Happy New Year Zac.
Was curious if there is any news or status on this? Hope there is good news.
A DLink rep did ask me to call tech support, but at the time I was travelling, and I had an idea, so not done yet. Tech support, if history tells, will simply want me to do everything I've already tried plus at least one or two impossible things to see if I'm listening (change the band, turn off security, change the clients, upgrade/downgrade device firmware and client drivers, move the thing to the zero room of a TARDIS to avoid local interference, hop about the room on my left leg while holding a client PC so its antennae are exactly 1.5m from the unit's antennae to be sure I'm not out of range, &c) before they will listen to anything I have to say (it's not SCSI, so ritual sacrifices are hopefully less likely). I want to try to have some confidence in what I have found when I do call them.
While I was travelling, I took some 'light reading' with me: In particular my notes about my network and the log files for the past few months. It took some effort to correlate something to the issue, but I have found a suspect change that seems to have caused the problem to surface. I think it is speculative, but the correlation looks high.
Oddly, what I suspect is *not* radio related. Maybe that is good news...? It is something that should be utterly unrelated, IMNSHO, but after nearly five days of testing (I will not believe it until after at least a week), no drops.
About the time the original issues started, I was adding some new devices to my network and reorganised the IP addresses. Seems innocuous enough, and I had done that to a limited degree before, except that I also upgraded my DNS and DHCP server daemons (on my main fileserver, a Linux box) and switched a number of devices to running statically allocated DHCP (MAC to IP mapping set at the DHCP server) instead of locally assigned IP addresses. The idea, of course, is to give me central control of IP addresses not only of PCs but everything. Seemed that if I had to do something like this again it would be easier. Ah, if only...
At that point, I switched almost all of the network devices to DHCP client mode as well. Most of the devices seem to work reasonably well that way. However, a few do not (including the DAP-2590).
Shortly after this change, it seems, the DAP-2590 started issuing the 'Initiate wireless success' messages while dropping all its clients at once. I can't say exactly how long, since I was not having it copy its log entries to another device at this point. However, a couple weeks after the change, I had the DAP-2590 sending its logs to a Linux box. About a couple weeks after that, I decided to change the DHCP renewal interval (I didn't like the amount of clutter in the dynamic space that stuck around after certain changes, so I set it to age entries more quickly).

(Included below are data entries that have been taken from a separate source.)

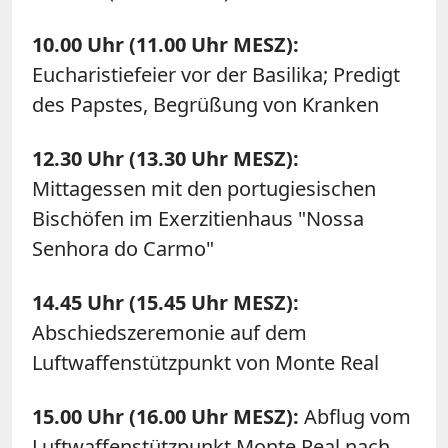
10.00 Uhr (11.00 Uhr MESZ):
Eucharistiefeier vor der Basilika; Predigt
des Papstes, Begrüßung von Kranken
12.30 Uhr (13.30 Uhr MESZ):
Mittagessen mit den portugiesischen
Bischöfen im Exerzitienhaus "Nossa
Senhora do Carmo"
14.45 Uhr (15.45 Uhr MESZ):
Abschiedszeremonie auf dem
Luftwaffenstützpunkt von Monte Real
15.00 Uhr (16.00 Uhr MESZ):
Abflug vom
Luftwaffenstützpunkt Monte Real nach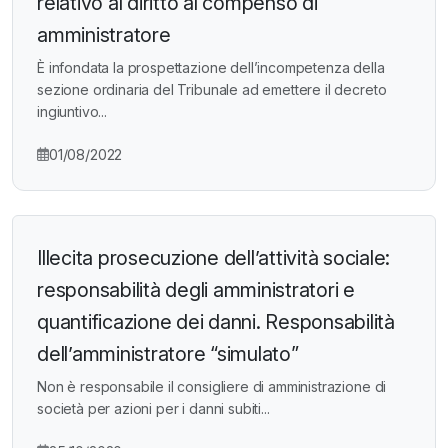
relativo al diritto al compenso di
amministratore
È infondata la prospettazione dell’incompetenza della
sezione ordinaria del Tribunale ad emettere il decreto
ingiuntivo...
01/08/2022
Illecita prosecuzione dell’attività sociale:
responsabilità degli amministratori e
quantificazione dei danni. Responsabilità
dell’amministratore “simulato”
Non è responsabile il consigliere di amministrazione di
società per azioni per i danni subiti...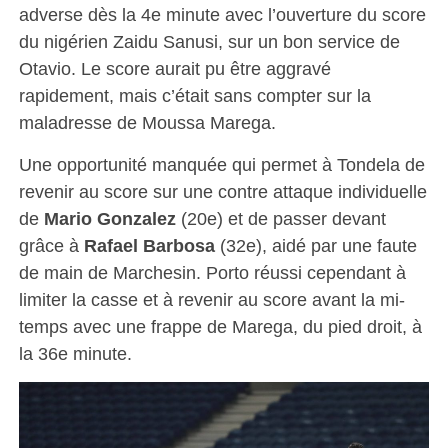
adverse dès la 4e minute avec l’ouverture du score
du nigérien Zaidu Sanusi, sur un bon service de
Otavio. Le score aurait pu être aggravé
rapidement, mais c’était sans compter sur la
maladresse de Moussa Marega.
Une opportunité manquée qui permet à Tondela de
revenir au score sur une contre attaque individuelle
de
Mario Gonzalez
(20e) et de passer devant
grâce à
Rafael Barbosa
(32e), aidé par une faute
de main de Marchesin. Porto réussi cependant à
limiter la casse et à revenir au score avant la mi-
temps avec une frappe de Marega, du pied droit, à
la 36e minute.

At this point, the DAP-2590 started issuing 'Initiate wireless success' messages and dropping its clients at intervals that were within a minute or so of the new DHCP renew interval.
Not sure why I did not suspect it before... Probably my bias is toward the radio problem by experience (my first DAP-2590 unit) and that combined with the same log message (which looks like a radio-related message to me) attracted that conclusion.
The first couple days after I got back I had the thing running as it was (DHCP client but the server was told to always give it a specific address). It would issue the 'Initiate wireless success' messages and drop clients at about the time it renewed its lease, every 12 hours on my network. Since clocks are hard to synchronise, and distributed logs involve a lag that is particularly noticeable against local frame captures, I can not say the specific order of the DHCP lease renewal versus the 'Initiate wireless success' message versus the client drops, but they always occurred together, and within a few seconds usually of the expected DHCP renewal interval.
Right now, I have the DAP-2590 running firmware '1.25 15:41:33 08/31/2012', with a saved configuration from before I took it down, except that I have set it to use a static IP address instead of running as a DHCP client. It has been up for '4 Days, 19:26:16' and the only 'Initiate wireless success' message came a few moments after it booted, with no client drops during this run (but only one client at this point).
Once it gets to a week, or if it starts dropping again before it gets there, I shall call DLink's tech support and give them a chance to walk me through their process. Maybe it will go better this time? Maybe they can figure this out and resolve this problem in a new firmware version. If it does appear to be related to DHCP client mode, I wonder whether it applies to other devices...
I any case, I would hope they can at least make the log entries more useful in the future (perhaps some indication of *why* it does something in addition to the fact of it doing something).